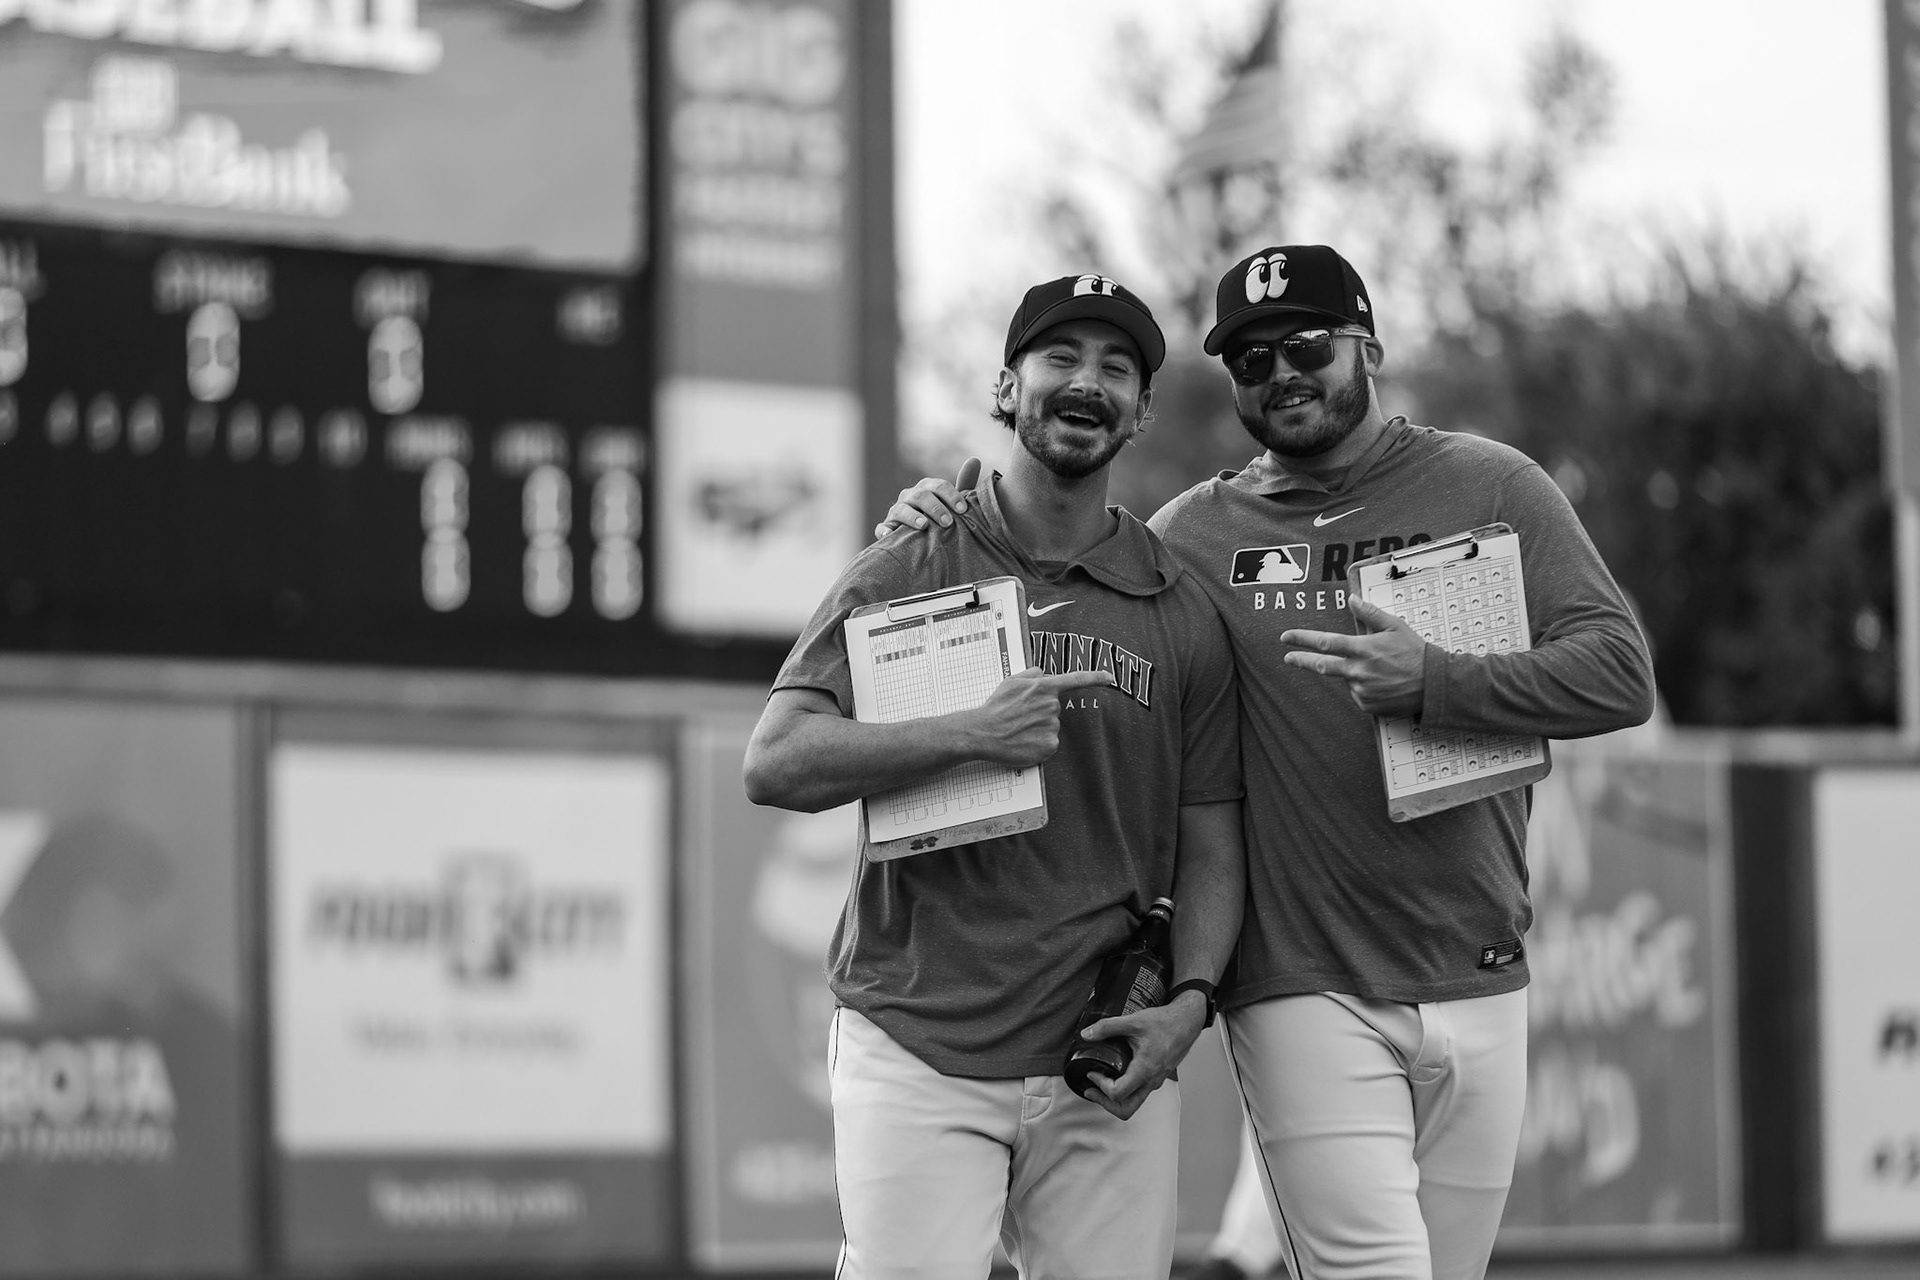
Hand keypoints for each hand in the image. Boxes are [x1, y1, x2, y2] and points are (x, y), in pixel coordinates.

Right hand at [874, 457, 980, 538]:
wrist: (918, 538)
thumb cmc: (939, 517)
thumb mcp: (951, 503)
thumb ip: (964, 484)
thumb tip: (975, 459)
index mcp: (927, 489)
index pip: (939, 486)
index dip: (951, 496)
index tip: (963, 510)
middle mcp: (910, 497)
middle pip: (921, 496)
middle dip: (935, 507)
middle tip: (948, 522)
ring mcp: (896, 512)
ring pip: (901, 510)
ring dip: (912, 516)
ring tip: (924, 525)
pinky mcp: (887, 528)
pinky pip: (882, 528)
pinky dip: (884, 531)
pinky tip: (888, 536)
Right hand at [967, 667, 1114, 767]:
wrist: (983, 732)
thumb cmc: (995, 708)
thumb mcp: (1010, 681)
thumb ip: (1031, 674)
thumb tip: (1043, 673)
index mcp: (1044, 687)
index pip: (1076, 680)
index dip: (1096, 678)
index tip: (1111, 678)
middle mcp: (1052, 706)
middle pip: (1055, 708)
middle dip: (1041, 712)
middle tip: (1020, 716)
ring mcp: (1052, 726)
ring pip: (1051, 727)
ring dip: (1038, 728)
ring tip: (1018, 729)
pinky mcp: (1049, 745)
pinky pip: (1049, 743)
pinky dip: (1038, 744)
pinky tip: (1023, 741)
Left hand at [1076, 991, 1207, 1119]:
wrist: (1187, 1021)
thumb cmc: (1167, 1023)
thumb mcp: (1133, 1021)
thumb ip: (1108, 1027)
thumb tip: (1087, 1034)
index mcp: (1145, 1069)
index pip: (1119, 1093)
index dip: (1100, 1086)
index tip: (1092, 1073)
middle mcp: (1152, 1080)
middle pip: (1126, 1109)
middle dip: (1105, 1103)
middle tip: (1091, 1090)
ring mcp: (1156, 1081)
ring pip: (1134, 1103)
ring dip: (1114, 1099)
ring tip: (1100, 1085)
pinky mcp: (1157, 1077)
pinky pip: (1139, 1093)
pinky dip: (1125, 1091)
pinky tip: (1116, 1075)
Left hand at [1281, 597, 1427, 716]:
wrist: (1434, 684)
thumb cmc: (1416, 653)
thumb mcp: (1395, 626)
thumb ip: (1370, 613)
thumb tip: (1352, 599)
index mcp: (1363, 649)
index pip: (1325, 642)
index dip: (1302, 639)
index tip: (1287, 638)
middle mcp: (1358, 670)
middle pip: (1322, 665)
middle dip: (1302, 660)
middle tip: (1289, 658)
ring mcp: (1362, 689)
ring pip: (1346, 679)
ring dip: (1353, 673)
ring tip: (1379, 669)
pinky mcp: (1368, 705)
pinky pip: (1358, 694)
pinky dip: (1364, 687)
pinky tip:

★ ★ ★ ★ ★

Copy out all lines above holding "hand".

*TASK RESPONSE*
Hand keypoints for each hand in the image. Boxes are [x1, y1, x2, y2] and points are (x, y), in pixel coordinates.
Right hand at [874, 457, 980, 538]:
Right hand at [967, 667, 1114, 767]:
Left hand at [1076, 991, 1207, 1119]:
Left hand at [1281, 597, 1427, 716]:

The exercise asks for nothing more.